The U.S. Supreme Court this May ruled that the Constitution allows towns to start their sessions with sectarian prayers . Justice Kennedy said that “offense does not equate to coercion”. What he wrote in his ruling was “ Adults often encounter speech they find disagreeable. Legislative bodies do not engage in impermissible coercion merely by exposing constituents to prayer they would rather not hear and in which they need not participate.”
All Eureka City Council members, this Tuesday, voted to update the city’s prayer policy to be consistent with this Supreme Court ruling.
Locally, no one has been required to participate in prayer at City Council meetings. The brief invocation is done at the beginning of the meeting. People who object are free to sit out or come a couple minutes late and they would not miss any part of the actual meeting.
This policy change is one I support. It is not just because the country’s highest court says so. It is about the Eureka City Council representing all it’s citizens, not just a vocal group of people who sue when they do not get their way. It is also not about whose numbers are larger or who can shout the loudest.

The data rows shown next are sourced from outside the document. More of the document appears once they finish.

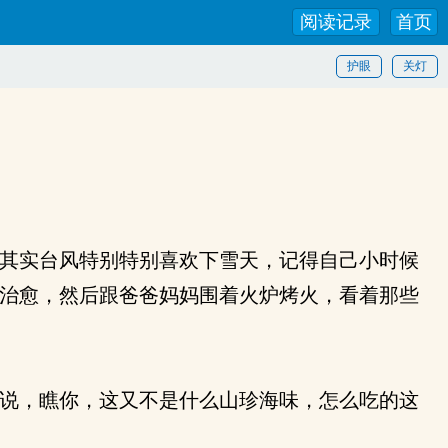
阅读记录
首页
护眼
关灯
其实台风特别特别喜欢下雪天，记得自己小时候
治愈，然后跟爸爸妈妈围着火炉烤火，看着那些
说，瞧你，这又不是什么山珍海味，怎么吃的这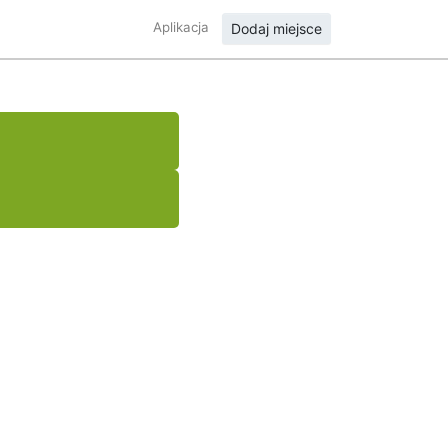
Aplikacja
Dodaj miejsce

Under threats of lawsuits, the Eureka City Council agreed to non-sectarian prayer. That was not good enough for some people. They still sued. Judge Bruce Watson in a ruling said non-sectarian prayers are lawful.

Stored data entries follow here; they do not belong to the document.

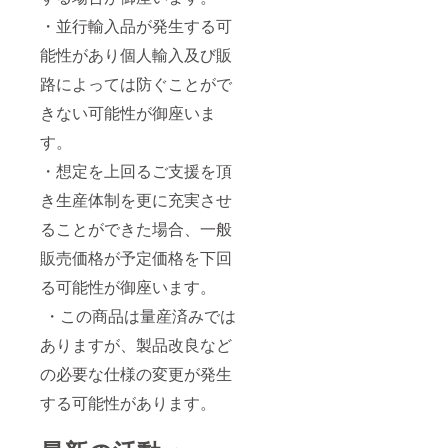
・並行輸入品が発生する可
能性があり個人輸入及び販
路によっては防ぐことがで
きない可能性が御座いま
す。
・想定を上回るご支援を頂
き生産体制を更に充実させ
ることができた場合、一般
販売価格が予定価格を下回
る可能性が御座います。
・この商品は量産済みでは
ありますが、製品改良など
の必要な仕様の変更が発生
する可能性があります。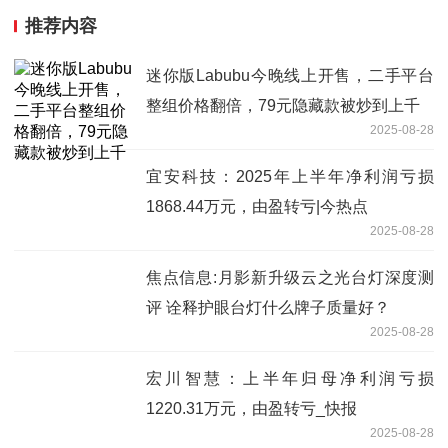
推荐内容
迷你版Labubu今晚线上开售，二手平台
整组价格翻倍，79元隐藏款被炒到上千
2025-08-28
宜安科技：2025年上半年净利润亏损
1868.44万元，由盈转亏|今热点
2025-08-28
焦点信息:月影新升级云之光台灯深度测
评 诠释护眼台灯什么牌子质量好？
2025-08-28
宏川智慧：上半年归母净利润亏损
1220.31万元，由盈转亏_快报
2025-08-28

Faith is a daily part of many people’s lives including mine. So is tradition. Unlike some people who feel accountable to no one or think intellectual knowledge answers everything, some of us believe in a power greater than any human. We believe a God, who wants the best for all people, even atheists.
I would rather trust a politician who is humble to know that he or she may not make the best decision for all, but can attempt to by asking for guidance from a higher power than someone who thinks they know best.
Many of us agree that locally poverty, mental illness and addictions need to be addressed and people need help. As an individual in a subjective, narcisissistic society, I feel discouraged. As a believer in God, I feel hope and the strength to make a difference in small ways I can as an individual.
The Eureka City Council is a compromise to both sides. One wants to compromise, the other sue. One is thinking of all interests. The other only theirs.
It is ironic that the ACLU that claims to protect civil liberties has assisted some groups of people to trample on the rights of others.
The recent Hobby Lobby decision is another example where the Courts are standing up for all citizens of America and religious liberty.